En tissant des images en noir et blanc de l’hôtel dans le passé, de la construction aux enfants patinant dehors, jusqu’au glamour d’une salle à manger bondée. Une grande partie de ce matériel est archivée (l’Intercontinental est un vrai hôtel à Vienne et n’est pas mort), dont certaines ont été améliorées par Solnicki. Ces scènes servent à fusionner le passé et le présent d’une manière qui convient au style impressionniste du film.

Occasionnellement, certains membres du personnel de l’hôtel se tournent vers la caméra et annoncent leur nom et leur numéro de chambre, sans raison apparente, sauf pour nous faire savoir qu’ils sont là et probablement sur le point d’être déplacés. L’une de ces travailleuses est Lilly (Lilly Lindner), la fille de Lucius, qui a grandi dans l’hôtel mais y est beaucoup moins attachée que son père et prête à tourner la page. Dans une scène entre elle et Lucius, il exprime son inquiétude, regardant son bras et demandant si elle s’est à nouveau fait du mal. Mais là où un film traditionnel s’attarderait sur la dynamique familiale, The Souffleur laisse ces moments résonner et continue. À un moment, nous voyons des girafes. Qui sait pourquoi ?

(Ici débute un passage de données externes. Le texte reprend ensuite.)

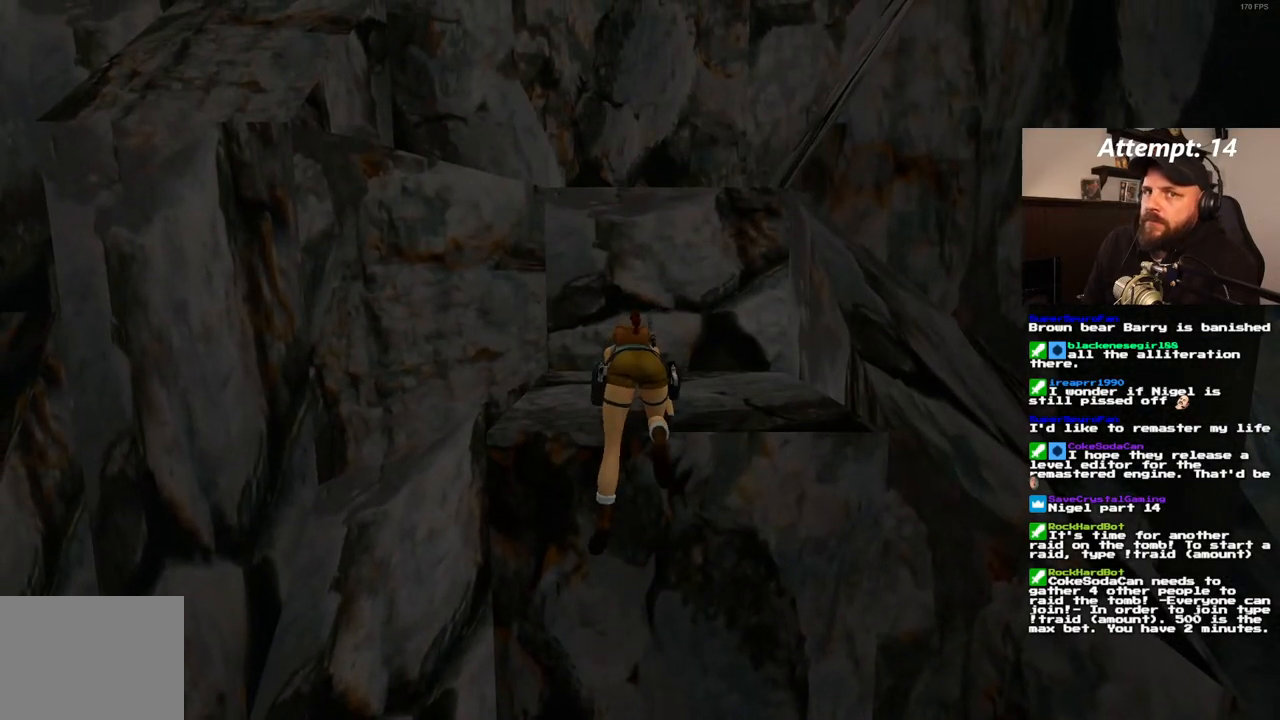
{"buttons": ["SQUARE", "DPAD_UP"], "left_stick": "center", "right_stick": "center", "events": [[133, "SQUARE", "down"], [167, "DPAD_UP", "down"]]}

Bien que Lucius passe beaucoup de temps à déambuler dans les couloirs et à vérifier la salle à manger de l’hôtel, il rencontre également le nouveau propriétaire, Facundo Ordoñez, un riche argentin joué par Solnicki. Étonnamment, ils entretiennent une relation cordiale. Et quand Ordoñez joue au tennis, Solnicki lui donne une énergie nerveuse élancée qui ajoute une touche d’humour.

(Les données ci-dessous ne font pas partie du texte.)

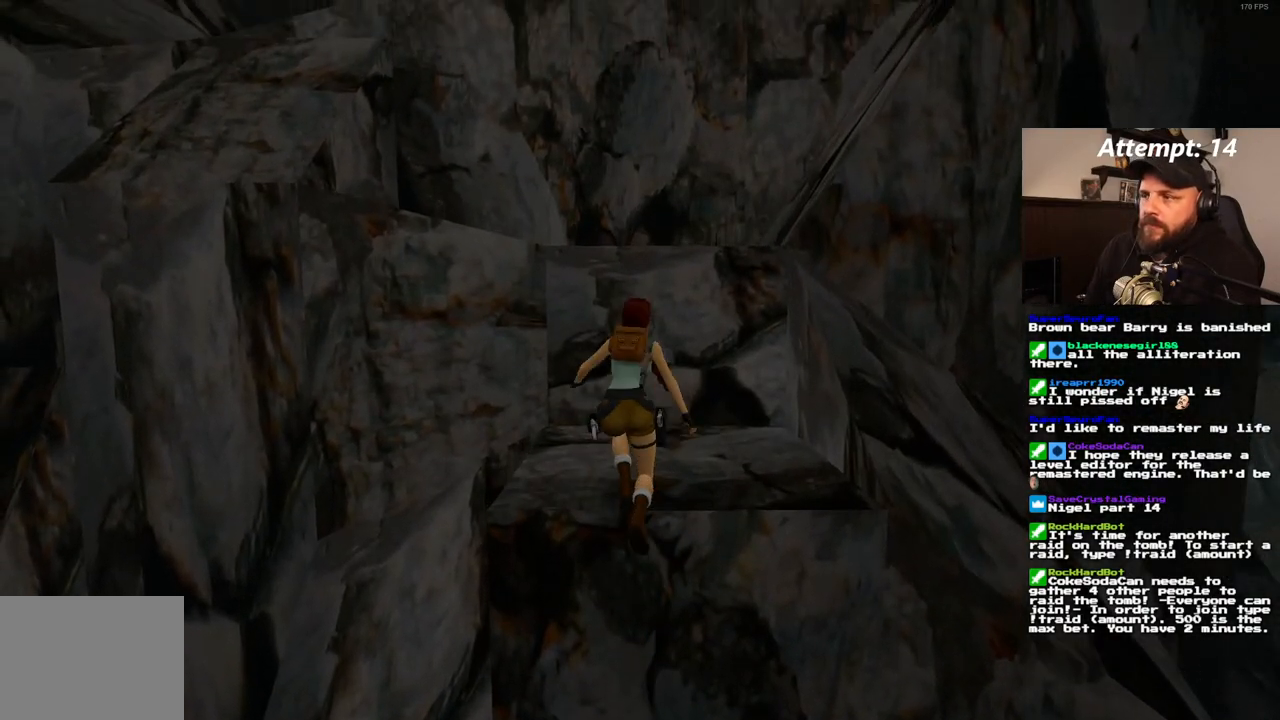
{"buttons": ["SQUARE", "DPAD_UP"], "left_stick": "center", "right_stick": "center", "events": []}
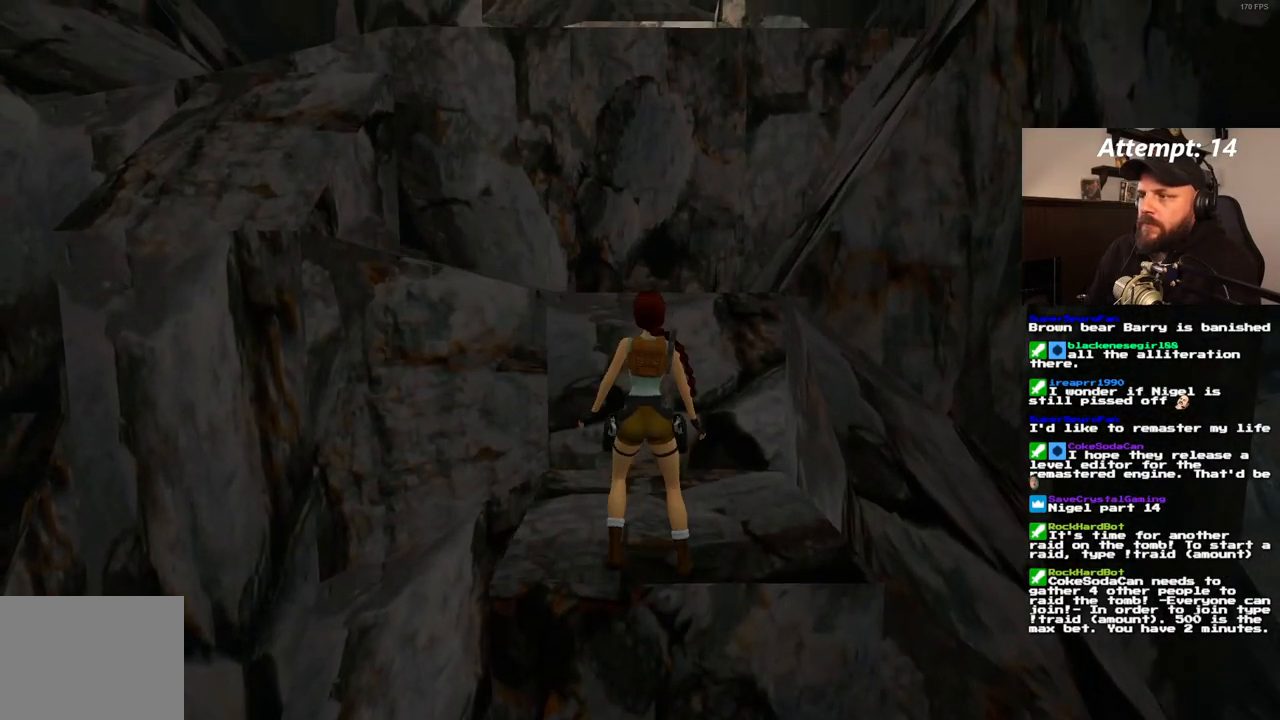
{"buttons": ["SQUARE", "DPAD_UP", "DPAD_RIGHT"], "left_stick": "center", "right_stick": "center", "events": [[333, "DPAD_RIGHT", "down"]]}
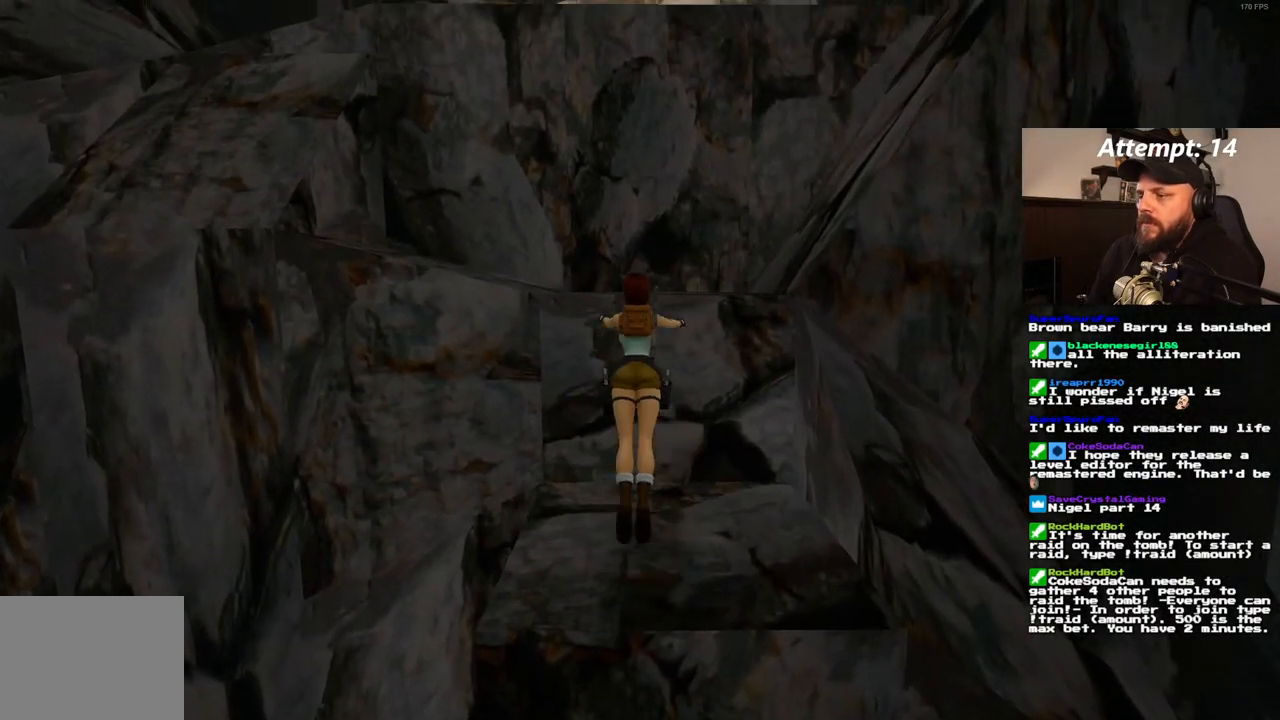
{"buttons": ["DPAD_UP"], "left_stick": "center", "right_stick": "center", "events": [[217, "SQUARE", "up"], [367, "DPAD_RIGHT", "up"]]}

Rien de drôle dans le titre humoristique du film, qui n’est qu’une image tirée par les cheveux. Un soufflé monte lentement dans le four au début, et Lucius et un autre membre du personnel débattent de la raison pour laquelle les soufflés du chef sont mauvais dernièrement. Le soufflé qui tombe comme symbole de l’hôtel en ruine est le genre de touche lourde avec laquelle Solnicki se permet rarement.

Plus souvent, les images sont évocatrices et visuellement saisissantes, filmées par Rui Poças, le directeur de la photographie qui travaille souvent avec Miguel Gomes, y compris sur le récent et visuellement frappant Grand Tour. Les scènes extérieures, en particulier, sont habilement composées, telles qu’une vue éloignée d’un pont avec la rivière s’écoulant en premier plan, ou l’éclat d’une flaque d’eau dans la rue la nuit. Solnicki aime souvent garder la caméra fixe, alors que les gens entrent et sortent du cadre.

The Souffleur dure une heure et 18 minutes, et est tout autant un poème de ton qu’une étude de personnage. Dafoe apporte du poids et de l’humanité, unissant ses fragments alors que Lucius décide de ce qu’il veut faire de son avenir. Il convient de rappeler que Dafoe a commencé sa carrière au théâtre en tant que membre du groupe d’avant-garde Wooster et comprend des histoires qui défient les récits conventionnels. Il est la personne idéale pour donner vie à ce petit film magnifiquement réalisé.